Founded in 2007,
the Yale Baroque Opera Project performed its fifteenth operatic production this past weekend at the University Theatre, to a filled house of enthusiastic Baroque fans of all ages.
ORFEO by Luigi Rossi was a new one for me, but certainly not my first time with the story of Orfeo and Eurydice, who were, let’s face it, the IT couple of the Baroque era. Gluck and Monteverdi were other composers of the period who had a crack at the story, and it is their settings with which most people are familiar. Luigi Rossi’s setting is a story within a story, and takes place on a ship. The story of Orfeo and Eurydice is being told by crew members to pass the time on their voyage from Tierra del Fuego toward Tahiti.
The program explains that the opera was cut by about a third, for which I am grateful. As it was, it lasted 2 hours and 40 minutes. While Rossi’s music is lovely, there is much recitative, and made me long for a show stopping aria or two.

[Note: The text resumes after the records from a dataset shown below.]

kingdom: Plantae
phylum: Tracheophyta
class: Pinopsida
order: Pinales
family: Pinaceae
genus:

That said, the ensemble music, was exquisite. There was some lovely singing, especially from countertenor Jack Lindberg, and sopranos Sara Speller and Lisl Wangermann as Eurydice.
The small Baroque orchestra, consisting of harpsichords, recorders, theorbos, viols, violin, cello, and triple harp, was beautifully conducted by Grant Herreid, and Toni Dorfman’s did a wonderful job directing the actors.
Projection Designer, Camilla Tassi who is currently a research fellow in projection design at the Yale School of Drama, provided the superb projections that worked beautifully with Patrick Huber’s scenic designs and Solomon Weisbard’s broody lighting. Visually, this show was very impressive. And let me remind you that it was free!
It is truly astonishing how much great stuff in New Haven is free. Get out there and grab all the wonderful opportunities at Yale that come fast and furiously at the end of the school year. And it won’t be long until the Arts and Ideas Festival!!!!